Lightroom Classic 8 Released along with lots of other Adobe updates
Today Adobe is holding it’s “Max” conference, and the company officially announced a whole bunch of updates to the various creative cloud apps. I won’t go into everything here, but the ones that interest me the most, are the updates to Lightroom and Photoshop. I’m also pretty interested in the new Premiere Rush.
Lightroom Classic 8
Lightroom has been revised to version 8 and now includes a new process version (version 5) which they claim includes improvements to high iso noise performance and also to the way negative dehaze is handled. I did some quick testing comparing various images before and after changing the process version, but I can’t see any difference in the noise.

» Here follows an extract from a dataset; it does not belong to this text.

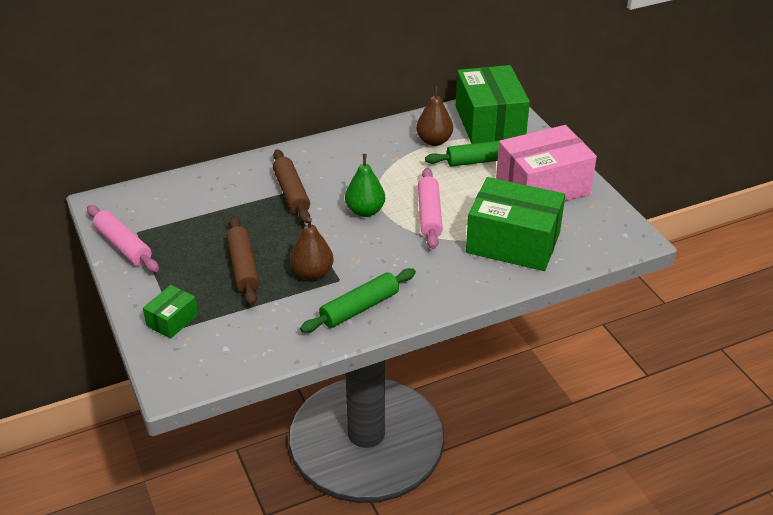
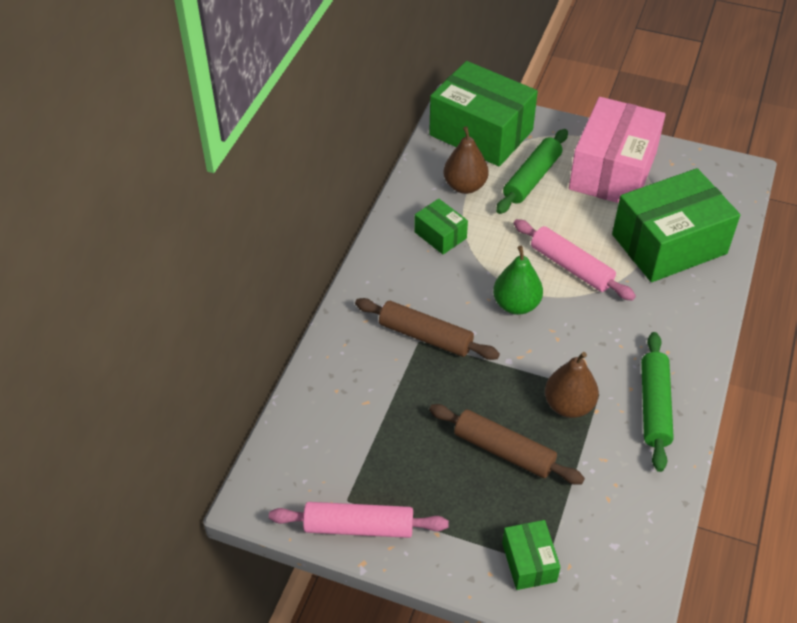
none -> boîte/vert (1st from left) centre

As I know someone will ask, as far as I can see there are no improvements to the way the software demosaics Fuji X-Trans files. I’m sure, as with every other release, someone out there will claim that the X-Trans support has been “fixed” but I’m afraid, as far as I can tell, there is no difference.
Other new features include the ability to merge HDR panoramas in one go, which is pretty cool. Previously you would need to merge the individual bracketed images, and then merge those into a panorama. Well, you can now do it in one go.

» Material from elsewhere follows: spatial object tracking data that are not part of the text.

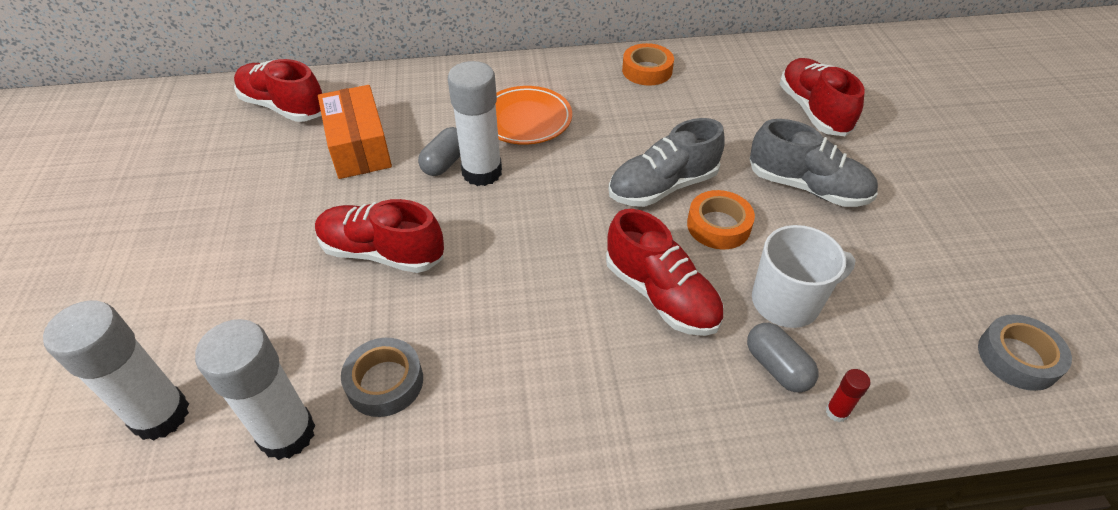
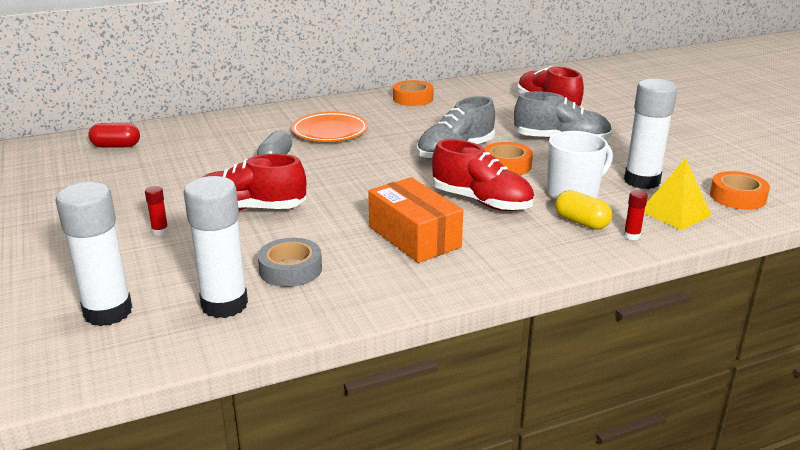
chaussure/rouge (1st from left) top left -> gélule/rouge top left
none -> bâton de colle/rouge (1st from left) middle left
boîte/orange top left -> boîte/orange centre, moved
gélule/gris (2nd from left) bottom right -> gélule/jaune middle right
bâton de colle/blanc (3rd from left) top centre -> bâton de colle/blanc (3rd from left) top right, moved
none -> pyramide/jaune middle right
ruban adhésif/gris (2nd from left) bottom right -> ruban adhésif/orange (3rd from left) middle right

It also adds depth range masking for photos taken on smartphone cameras with depth information (eg the iPhone XS), and it improves the speed canon tethering.
Overall, this hardly seems like a full version release, and more of a point upgrade, but anyway. I will report any additional findings as I use it.
There’s the usual round of camera updates too, including recent releases such as the Fuji X-T3, the Canon Eos-R and the Nikon Z7
I’ll be the first to admit that I don’t use Lightroom CC very much, either on the desktop or on my iPad. While I do like certain aspects of it, I still find it a bit clunky compared to Lightroom Classic, but it’s getting better with each release.
This version adds a few new features, including a new “people” view, the ability to migrate your Apple Photos Library, and a new sharing tab and sharing options.
Of all of these, the last is the most interesting. It adds a new feature called “connectors” which will be open to third parties. This basically is like the previous publish services in Lightroom Classic, but it also allows connection to book and print publishing services too. The only thing available at the moment is a connection to Adobe’s own “Portfolio” service, but it will be interesting to see where this heads.
There’s still some key features missing in Lightroom CC, which I really wish they would add. The biggest one for me is the lack of any way to manage RAW + Jpeg images on import. You also can’t filter by file type, or do any of the advanced filtering that you can do in the classic version.
Adobe Premiere Rush
Premiere Rush is a new and somewhat interesting application. It’s a cut-down (very cut down) version of Premiere designed for people creating content for Social Media, or YouTube. I normally wouldn’t be interested in this kind of thing as I’m pretty proficient in Final Cut Pro X and the full version of Premiere, but sometimes you do want to put out a video really quickly, and this seems ideal for that. Oh, and there’s an iOS version too!
Anyway, I haven’t dived into it too much yet, but it seems pretty straight forward and easy to use. You probably won’t be doing anything really complicated on it, but it’s pretty fast and fairly simple. The fact that it comes preconfigured to share to YouTube, Vimeo, Instagram and so on, is pretty useful too. Would I end up using this for my own projects? I don’t know, probably not, but for someone starting out and wanting to make YouTube videos, this is a pretty good option. It’s also nice to have something like this on iOS too, as it seems a bit more capable than iMovie. If you don’t mind the subscription that is.
As with Lightroom CC it appears to be cloud based, and that means your projects are shared across the cloud and available on all your devices. I’m not sure how this works with media, as surely that would use up your cloud storage pretty quickly. Anyway, I’ve only started playing with it, so I’ll have more details in a future post.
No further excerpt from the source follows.